"Indonesia has already operated a nuclear reactor for decades, and this is evident by the existence of an experimental nuclear power reactor," Larsson noted during a press conference, here on Friday.
Larsson remarked that the experimental GA Siwabessy Multipurpose Reactor is located in Serpong, South Tangerang, Banten.
However, Larsson pointed out that the nuclear power plant, which would take at least 10 years to construct, will then be connected to the Java-Madura-Bali power grid.
"Therefore, the preparations must begin immediately," Larsson affirmed.
From the review, Larsson assessed that Indonesia also has capable human resources. The IRRS Missions 12-day visit to Indonesia has recorded no negative notes regarding nuclear supervision in the country.
IRRS Mission's review was only conducted to offer several suggestions and recommendations regarding the importance of national policies and strategies and coordination between the Nuclear Energy Regulatory Agency (Bapeten) and other institutions.
With regard to the number of rejections to the plan to develop a nuclear power plant, Larsson insisted that this problem could be overcome by maintaining a positive outlook and adhering to a clear political strategy.
"The most important aspect among all is transparency," Larsson emphasized.

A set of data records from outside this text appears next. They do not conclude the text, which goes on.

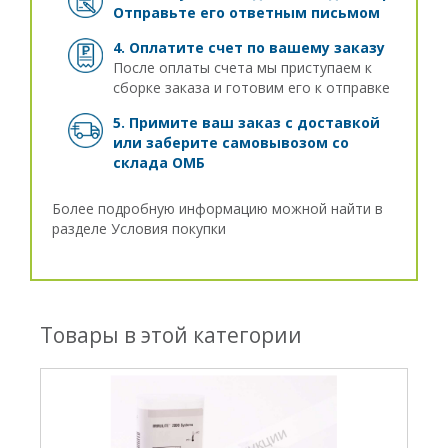
Отправьте его ответным письмом
4. Оплатите счет по вашему заказу
После оплаты счета мы приступаем к
сборке заказа и готовим его к отправке
5. Примите ваш заказ с доставкой
или заберите самовывозом
со
склада ОМБ
Более подробную информацию можной найти в
разделе
Условия покупки
Товары в этой категории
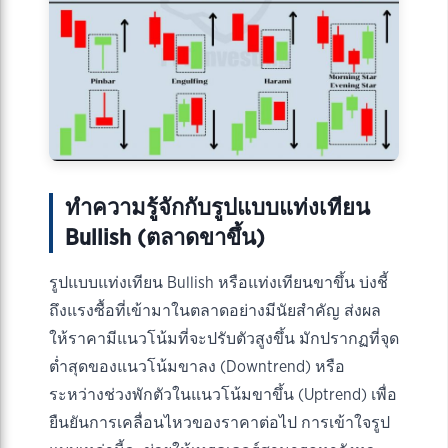
ทำความรู้จักกับรูปแบบแท่งเทียน
Bullish (ตลาดขาขึ้น)
รูปแบบแท่งเทียน Bullish หรือแท่งเทียนขาขึ้น บ่งชี้
ถึงแรงซื้อที่เข้ามาในตลาดอย่างมีนัยสำคัญ ส่งผล
ให้ราคามีแนวโน้มที่จะปรับตัวสูงขึ้น มักปรากฏที่จุด
ต่ำสุดของแนวโน้มขาลง (Downtrend) หรือ
ระหว่างช่วงพักตัวในแนวโน้มขาขึ้น (Uptrend) เพื่อ
ยืนยันการเคลื่อนไหวของราคาต่อไป การเข้าใจรูป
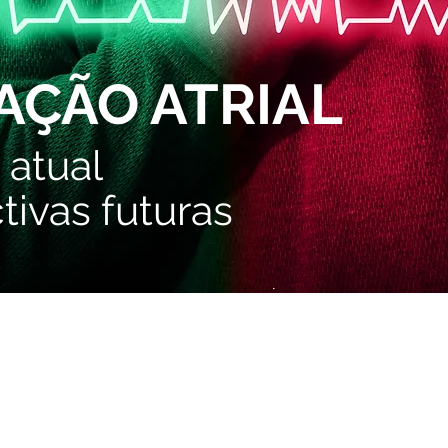
LAÇÃO ATRIAL
atual
tivas futuras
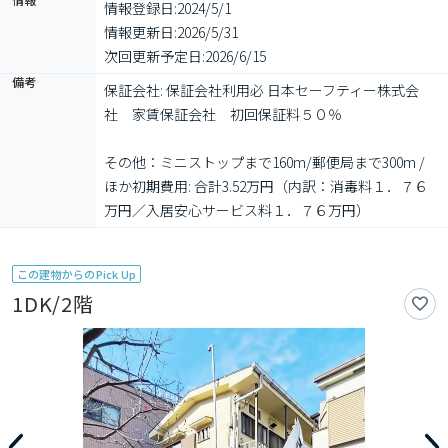
情報登録日:
2024/5/1
情報更新日:
2026/5/31
次回更新予定日:
2026/6/15
備考
保証会社: 保証会社利用必 日本セーフティー株式会
社　家賃保証会社　初回保証料５０％

その他：ミニストップまで160m/郵便局まで300m / 
ほか初期費用: 合計3.52万円（内訳：消毒料１．７６
万円／入居安心サービス料１．７６万円）
この建物からのPick Up
1DK/2階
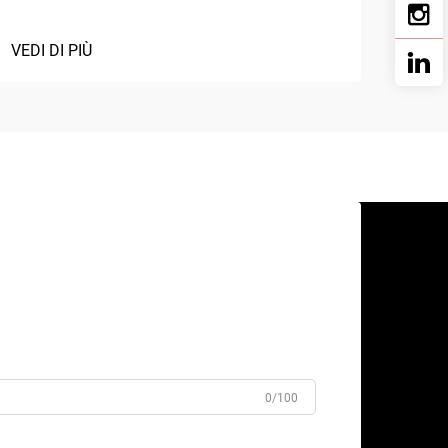
VEDI DI PIÙ
0/100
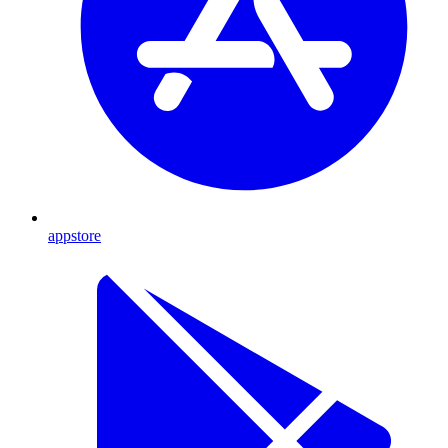
appstore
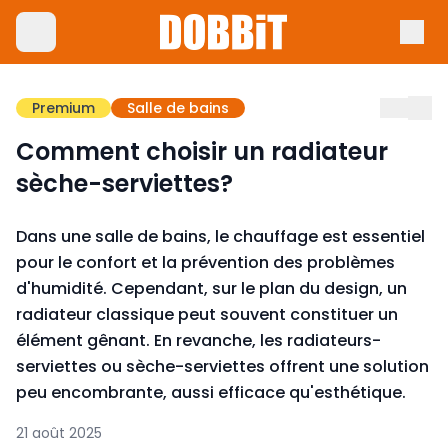
Premium
Salle de bains
Comment choisir un radiateur
sèche-serviettes?
Dans une salle de bains, le chauffage est essentiel
pour le confort et la prévention des problèmes
d'humidité. Cependant, sur le plan du design, un
radiateur classique peut souvent constituer un
élément gênant. En revanche, les radiateurs-
serviettes ou sèche-serviettes offrent une solution
peu encombrante, aussi efficace qu'esthétique.
21 août 2025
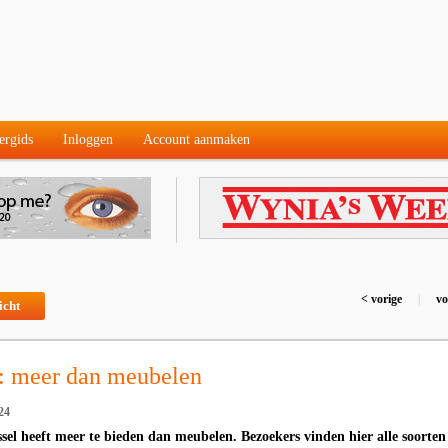
ergids
Inloggen
Account aanmaken
< vorige
|
vo
icht
: meer dan meubelen
24
el heeft meer te bieden dan meubelen. Bezoekers vinden hier alle soorten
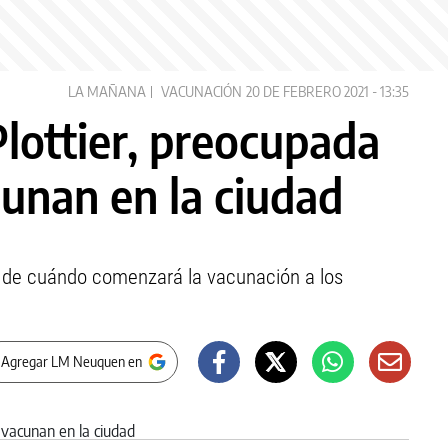
LA MAÑANA
VACUNACIÓN
20 DE FEBRERO 2021 - 13:35
lottier, preocupada
unan en la ciudad
s de cuándo comenzará la vacunación a los
 Agregar LM Neuquen en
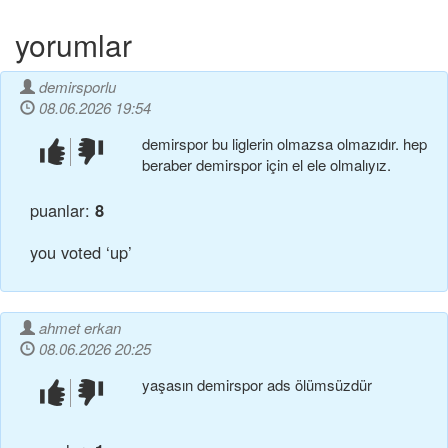
yorumlar
demirsporlu
08.06.2026 19:54
demirspor bu liglerin olmazsa olmazıdır. hep
beğendim!
beğenmedim!
beraber demirspor için el ele olmalıyız.
puanlar:
8
you voted ‘up’
ahmet erkan
08.06.2026 20:25
yaşasın demirspor ads ölümsüzdür
beğendim!
beğenmedim!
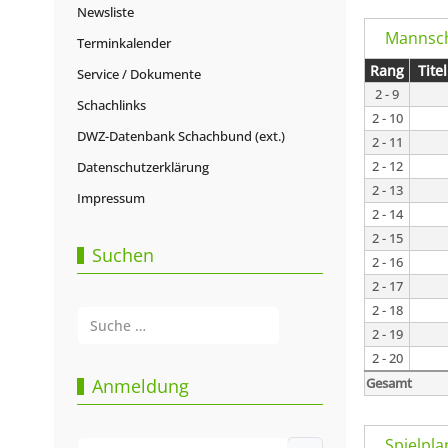
Newsliste
Mannsch
Terminkalender
Rang
Titel
Service / Dokumente
2 - 9
Schachlinks
2 - 10
DWZ-Datenbank Schachbund (ext.)
2 - 11
2 - 12
Datenschutzerklärung
2 - 13
Impressum
2 - 14
2 - 15
Suchen
2 - 16
2 - 17
2 - 18
Suchen
2 - 19
Type 2 or more characters for results.
2 - 20
Gesamt
Anmeldung
Spielpla
Benutzername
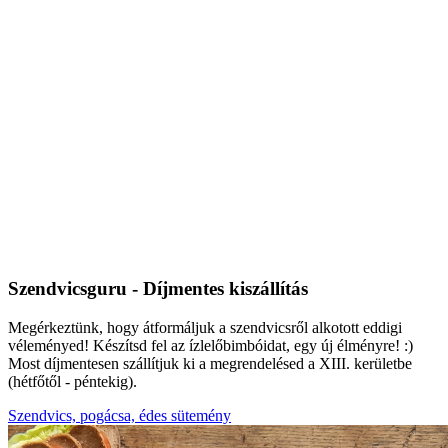
Szendvicsguru - Díjmentes kiszállítás
Megérkeztünk, hogy átformáljuk a szendvicsről alkotott eddigi
véleményed! Készítsd fel az ízlelőbimbóidat, egy új élményre! :)
Most díjmentesen szállítjuk ki a megrendelésed a XIII. kerületbe
(hétfőtől - péntekig).
Szendvics, pogácsa, édes sütemény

Bapeten Chief, Jazi Istiyanto, admitted that it is difficult to start the construction of nuclear power plants if they have to wait for 100 percent public approval.
"The results of the surveys conducted by independent institutions showed that public acceptance for the development of nuclear power plants has reached 72 percent, and I think why do we not just proceed? If we wait for 100 percent approval, our uranium reserves might just run out by that time," Istiyanto added.